Task instructions | Should a line below contain the word "with", report it.

Recorded information |
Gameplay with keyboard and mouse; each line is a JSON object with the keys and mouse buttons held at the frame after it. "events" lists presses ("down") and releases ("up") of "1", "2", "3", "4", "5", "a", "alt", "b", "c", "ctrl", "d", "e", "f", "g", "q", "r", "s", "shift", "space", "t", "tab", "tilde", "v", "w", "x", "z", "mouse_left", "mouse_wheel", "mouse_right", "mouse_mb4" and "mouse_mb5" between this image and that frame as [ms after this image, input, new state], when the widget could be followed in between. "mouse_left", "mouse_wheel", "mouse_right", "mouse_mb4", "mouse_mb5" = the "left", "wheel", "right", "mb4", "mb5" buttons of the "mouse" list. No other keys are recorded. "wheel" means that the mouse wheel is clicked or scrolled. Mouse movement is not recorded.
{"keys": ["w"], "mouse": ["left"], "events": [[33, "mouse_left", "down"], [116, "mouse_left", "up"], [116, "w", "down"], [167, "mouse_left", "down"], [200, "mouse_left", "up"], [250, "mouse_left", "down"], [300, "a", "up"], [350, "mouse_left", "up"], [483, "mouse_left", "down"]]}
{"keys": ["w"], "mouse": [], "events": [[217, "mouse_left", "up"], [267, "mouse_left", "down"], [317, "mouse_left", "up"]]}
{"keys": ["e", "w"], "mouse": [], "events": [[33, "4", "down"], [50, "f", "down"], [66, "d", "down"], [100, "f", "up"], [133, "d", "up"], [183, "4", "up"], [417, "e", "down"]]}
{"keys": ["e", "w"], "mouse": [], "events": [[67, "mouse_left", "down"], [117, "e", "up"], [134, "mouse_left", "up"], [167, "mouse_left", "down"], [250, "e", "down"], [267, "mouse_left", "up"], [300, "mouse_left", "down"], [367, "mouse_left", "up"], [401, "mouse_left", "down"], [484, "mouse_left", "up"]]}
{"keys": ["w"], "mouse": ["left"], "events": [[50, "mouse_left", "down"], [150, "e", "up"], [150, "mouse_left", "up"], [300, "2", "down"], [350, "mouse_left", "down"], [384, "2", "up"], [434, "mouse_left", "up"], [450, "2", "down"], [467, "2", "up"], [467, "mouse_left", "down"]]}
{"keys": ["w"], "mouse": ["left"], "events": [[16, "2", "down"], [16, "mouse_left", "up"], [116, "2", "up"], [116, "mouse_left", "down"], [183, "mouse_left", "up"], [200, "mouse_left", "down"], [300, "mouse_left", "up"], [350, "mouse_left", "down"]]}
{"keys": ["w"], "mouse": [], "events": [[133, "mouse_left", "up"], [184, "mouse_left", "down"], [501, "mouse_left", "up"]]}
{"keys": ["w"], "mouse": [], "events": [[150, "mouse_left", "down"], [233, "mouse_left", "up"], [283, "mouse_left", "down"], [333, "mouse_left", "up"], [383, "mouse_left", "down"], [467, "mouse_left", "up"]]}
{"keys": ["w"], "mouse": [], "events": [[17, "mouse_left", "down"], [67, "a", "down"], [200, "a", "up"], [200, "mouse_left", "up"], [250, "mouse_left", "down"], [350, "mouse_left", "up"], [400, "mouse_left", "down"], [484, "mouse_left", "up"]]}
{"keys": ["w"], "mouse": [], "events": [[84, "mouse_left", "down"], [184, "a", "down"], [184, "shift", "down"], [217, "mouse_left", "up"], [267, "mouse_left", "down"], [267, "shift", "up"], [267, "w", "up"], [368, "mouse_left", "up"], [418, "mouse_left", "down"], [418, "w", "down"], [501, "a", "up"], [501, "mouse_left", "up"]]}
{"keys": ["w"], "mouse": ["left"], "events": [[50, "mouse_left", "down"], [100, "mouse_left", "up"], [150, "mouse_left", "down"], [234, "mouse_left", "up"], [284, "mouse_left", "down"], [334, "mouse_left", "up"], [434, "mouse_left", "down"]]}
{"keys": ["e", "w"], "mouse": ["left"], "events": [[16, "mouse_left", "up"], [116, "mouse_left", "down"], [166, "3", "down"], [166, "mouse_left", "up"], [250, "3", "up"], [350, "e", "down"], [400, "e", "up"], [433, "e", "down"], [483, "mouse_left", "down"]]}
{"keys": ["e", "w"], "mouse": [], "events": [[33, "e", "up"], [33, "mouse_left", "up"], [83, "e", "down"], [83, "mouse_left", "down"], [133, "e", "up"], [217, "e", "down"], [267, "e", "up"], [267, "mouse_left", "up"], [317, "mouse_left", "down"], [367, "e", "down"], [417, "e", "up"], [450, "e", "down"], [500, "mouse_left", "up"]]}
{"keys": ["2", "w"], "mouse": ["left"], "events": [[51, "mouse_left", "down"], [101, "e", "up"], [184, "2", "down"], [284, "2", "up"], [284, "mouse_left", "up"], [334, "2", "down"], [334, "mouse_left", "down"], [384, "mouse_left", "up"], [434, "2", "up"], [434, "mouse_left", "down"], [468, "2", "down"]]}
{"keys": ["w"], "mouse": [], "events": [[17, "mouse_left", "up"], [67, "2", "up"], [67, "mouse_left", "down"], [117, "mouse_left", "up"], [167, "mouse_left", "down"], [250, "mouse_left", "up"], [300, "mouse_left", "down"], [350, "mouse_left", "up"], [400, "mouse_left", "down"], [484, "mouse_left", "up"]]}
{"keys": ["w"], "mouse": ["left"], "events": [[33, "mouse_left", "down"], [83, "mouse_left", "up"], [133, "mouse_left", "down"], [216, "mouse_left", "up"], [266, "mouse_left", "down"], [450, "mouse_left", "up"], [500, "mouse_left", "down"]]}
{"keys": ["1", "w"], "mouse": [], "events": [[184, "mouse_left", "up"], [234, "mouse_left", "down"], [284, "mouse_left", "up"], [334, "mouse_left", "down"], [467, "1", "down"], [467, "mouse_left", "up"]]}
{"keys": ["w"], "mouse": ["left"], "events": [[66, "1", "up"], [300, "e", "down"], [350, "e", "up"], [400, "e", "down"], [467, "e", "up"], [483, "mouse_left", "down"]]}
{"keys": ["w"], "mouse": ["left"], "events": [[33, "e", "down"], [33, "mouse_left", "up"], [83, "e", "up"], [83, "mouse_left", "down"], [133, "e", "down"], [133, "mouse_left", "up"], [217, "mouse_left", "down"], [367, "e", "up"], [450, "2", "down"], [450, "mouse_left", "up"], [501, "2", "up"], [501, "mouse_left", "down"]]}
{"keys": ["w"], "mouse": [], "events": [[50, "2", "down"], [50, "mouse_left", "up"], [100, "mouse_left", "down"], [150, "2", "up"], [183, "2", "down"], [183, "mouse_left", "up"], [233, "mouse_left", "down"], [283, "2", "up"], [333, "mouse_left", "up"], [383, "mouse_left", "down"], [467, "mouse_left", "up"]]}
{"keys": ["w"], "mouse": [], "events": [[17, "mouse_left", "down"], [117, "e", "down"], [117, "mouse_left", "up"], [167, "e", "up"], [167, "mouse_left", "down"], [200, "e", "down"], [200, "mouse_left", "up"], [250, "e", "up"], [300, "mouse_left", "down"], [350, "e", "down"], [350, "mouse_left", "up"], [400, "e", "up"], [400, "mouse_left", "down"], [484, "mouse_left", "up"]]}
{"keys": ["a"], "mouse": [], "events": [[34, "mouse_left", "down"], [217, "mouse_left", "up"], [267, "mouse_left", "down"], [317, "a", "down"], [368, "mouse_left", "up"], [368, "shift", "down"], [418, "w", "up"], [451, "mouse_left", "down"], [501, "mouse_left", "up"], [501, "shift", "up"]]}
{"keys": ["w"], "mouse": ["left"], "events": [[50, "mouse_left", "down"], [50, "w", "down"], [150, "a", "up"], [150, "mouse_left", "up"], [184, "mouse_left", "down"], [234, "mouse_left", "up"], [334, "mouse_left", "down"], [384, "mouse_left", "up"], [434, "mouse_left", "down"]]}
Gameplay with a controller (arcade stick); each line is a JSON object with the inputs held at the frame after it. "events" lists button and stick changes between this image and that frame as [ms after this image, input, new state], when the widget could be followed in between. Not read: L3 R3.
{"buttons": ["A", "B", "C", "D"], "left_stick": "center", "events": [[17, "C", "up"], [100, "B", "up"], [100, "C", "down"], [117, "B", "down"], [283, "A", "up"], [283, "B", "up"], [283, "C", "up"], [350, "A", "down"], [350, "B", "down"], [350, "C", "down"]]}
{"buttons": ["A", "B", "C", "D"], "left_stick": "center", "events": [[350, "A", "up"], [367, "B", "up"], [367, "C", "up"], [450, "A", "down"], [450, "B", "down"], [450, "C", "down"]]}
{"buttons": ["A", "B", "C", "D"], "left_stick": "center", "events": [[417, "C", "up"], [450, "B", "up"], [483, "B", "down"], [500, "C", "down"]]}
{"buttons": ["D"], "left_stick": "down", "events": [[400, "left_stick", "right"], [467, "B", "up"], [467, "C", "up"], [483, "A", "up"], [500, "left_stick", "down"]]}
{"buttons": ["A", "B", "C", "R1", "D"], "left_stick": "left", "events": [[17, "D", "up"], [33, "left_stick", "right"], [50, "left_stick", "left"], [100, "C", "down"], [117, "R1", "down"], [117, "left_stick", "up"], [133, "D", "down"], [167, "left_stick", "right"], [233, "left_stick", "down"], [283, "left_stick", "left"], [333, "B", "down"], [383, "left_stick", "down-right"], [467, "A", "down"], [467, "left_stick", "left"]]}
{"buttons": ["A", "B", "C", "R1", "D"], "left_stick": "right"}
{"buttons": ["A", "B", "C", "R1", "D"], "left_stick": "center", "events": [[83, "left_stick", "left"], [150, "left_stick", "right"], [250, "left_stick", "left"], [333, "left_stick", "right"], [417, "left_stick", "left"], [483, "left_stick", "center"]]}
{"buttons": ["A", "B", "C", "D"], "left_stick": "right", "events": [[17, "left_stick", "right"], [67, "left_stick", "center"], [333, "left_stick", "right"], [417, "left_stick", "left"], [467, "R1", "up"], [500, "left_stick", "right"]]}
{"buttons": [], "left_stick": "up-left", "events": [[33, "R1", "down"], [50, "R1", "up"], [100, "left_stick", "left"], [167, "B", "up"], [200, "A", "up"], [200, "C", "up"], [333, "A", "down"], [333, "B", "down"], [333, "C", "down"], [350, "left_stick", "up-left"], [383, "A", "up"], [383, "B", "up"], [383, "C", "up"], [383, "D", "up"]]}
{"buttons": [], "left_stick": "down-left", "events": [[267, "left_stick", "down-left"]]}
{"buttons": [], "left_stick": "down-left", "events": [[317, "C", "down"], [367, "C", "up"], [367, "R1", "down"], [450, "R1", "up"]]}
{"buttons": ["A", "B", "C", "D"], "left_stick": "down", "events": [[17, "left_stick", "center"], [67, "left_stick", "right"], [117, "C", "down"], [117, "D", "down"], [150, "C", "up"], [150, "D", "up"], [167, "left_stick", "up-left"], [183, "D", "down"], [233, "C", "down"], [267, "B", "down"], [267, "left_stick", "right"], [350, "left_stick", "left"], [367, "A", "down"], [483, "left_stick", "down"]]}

Answer for the task |
Gameplay with keyboard and mouse; each line is a JSON object with the keys and mouse buttons held at the frame after it. "events" lists presses ("down") and releases ("up") of "1", "2", "3", "4", "5", "a", "alt", "b", "c", "ctrl", "d", "e", "f", "g", "q", "r", "s", "shift", "space", "t", "tab", "tilde", "v", "w", "x", "z", "mouse_left", "mouse_wheel", "mouse_right", "mouse_mb4" and "mouse_mb5" between this image and that frame as [ms after this image, input, new state], when the widget could be followed in between. "mouse_left", "mouse_wheel", "mouse_right", "mouse_mb4", "mouse_mb5" = the "left", "wheel", "right", "mb4", "mb5" buttons of the "mouse" list. No other keys are recorded. "wheel" means that the mouse wheel is clicked or scrolled. Mouse movement is not recorded.
Gameplay with a controller (arcade stick); each line is a JSON object with the inputs held at the frame after it. "events" lists button and stick changes between this image and that frame as [ms after this image, input, new state], when the widget could be followed in between. Not read: L3 R3.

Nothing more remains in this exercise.